なぜ神宮球場で呑むビールはうまいのか。「売り子」あるあるとゲン担ぎの飲み方 (4ページ目)

  • 長谷川晶一●取材・文 text by Hasegawa Shoichi
  • photo by Sankei Visual

「えっ、そんなことあるんですか? 面と向かって言われたことはないですけど、もしも、『お前からビールを買ったから負けた』とか言われたら、『私は何も関係ないです』って言っちゃうでしょうね(笑)」

 そりゃそうだ(笑)。チームの勝敗、選手の成績と売り子さんは何も関係がない。わかってはいるものの、ついついゲン担ぎをしてしまうことを許してほしい。

 関東の売り子さんたちは、神宮球場だけでなく、メットライフドームやZOZOマリンスタジアムと掛け持ちする子も多いのだという。実際に他の球場で観戦していて、「あっ、あの売り子さん、神宮にもいるな」と思うことはしばしばある。
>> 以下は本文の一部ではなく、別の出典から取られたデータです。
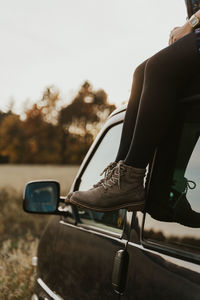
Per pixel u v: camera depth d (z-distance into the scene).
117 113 2.30
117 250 1.82
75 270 2.21
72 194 1.77
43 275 2.74
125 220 1.84
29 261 5.34
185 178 1.57
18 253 5.72
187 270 1.36
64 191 15.62
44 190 2.59
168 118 1.57
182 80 1.56
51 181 2.59
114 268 1.78
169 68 1.54
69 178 25.12
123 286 1.69
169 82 1.56
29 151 79.94
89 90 89.50
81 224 2.32
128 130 1.75
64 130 83.69
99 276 1.92
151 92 1.57
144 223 1.71
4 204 12.62
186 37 1.53
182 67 1.53
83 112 87.12
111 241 1.90
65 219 2.56
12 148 79.69
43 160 80.38
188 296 1.31
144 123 1.58
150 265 1.55
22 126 80.38
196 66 1.52
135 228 1.75
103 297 1.87
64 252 2.41
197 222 1.43
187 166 1.57
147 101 1.57
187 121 1.61
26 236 8.03
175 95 1.57
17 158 80.00
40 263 2.83
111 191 1.65
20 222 9.96
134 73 1.76
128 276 1.67
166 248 1.52
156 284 1.48
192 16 1.58
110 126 2.37
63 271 2.38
彼女たちにとっては急勾配のメットライフドームや、アップダウンの激しい東京ドームよりも「平坦な神宮球場は売りやすい」そうだ。そして、「ドームよりも屋外球場は気持ちいい」のだという。

 売り子さんのひとりがこんなことを言った。

「コンビニで買えば300円程度のビールを、私たちは750円で売っています。それは本当にありがたいことです。だから、私たちは750円以上の付加価値をお客さんに提供する責任があると思っています」

 この言葉を聞いて、思わずグッときた。「球場で呑むビールが美味しいのは、そこに生の野球があるからだ」と思っていた。でも、さらにそこには「売り子さんたちの華やかな笑顔と努力」も加味されていることに気がついたからだ。

 神宮球場のビールは美味しい――。長年の経験から理解していたことではあるけれど、彼女の言葉を聞いて、あらためてその理由の一端がわかったような気がした。

 神宮球場では、9月25日から阪神タイガースとの3連戦が行なわれている。本格的な秋の訪れの中で呑むビールも美味しいことだろう。でも、呑みすぎ注意。コロナ禍において、マスクもつけずに酔って大騒ぎしたり、ビールをこぼして隣のお客さんに迷惑をかけたりするのは論外だ。ビールは美味しく、楽しく。ヤクルトは強く、たくましく。さぁ、神宮球場へ行こう!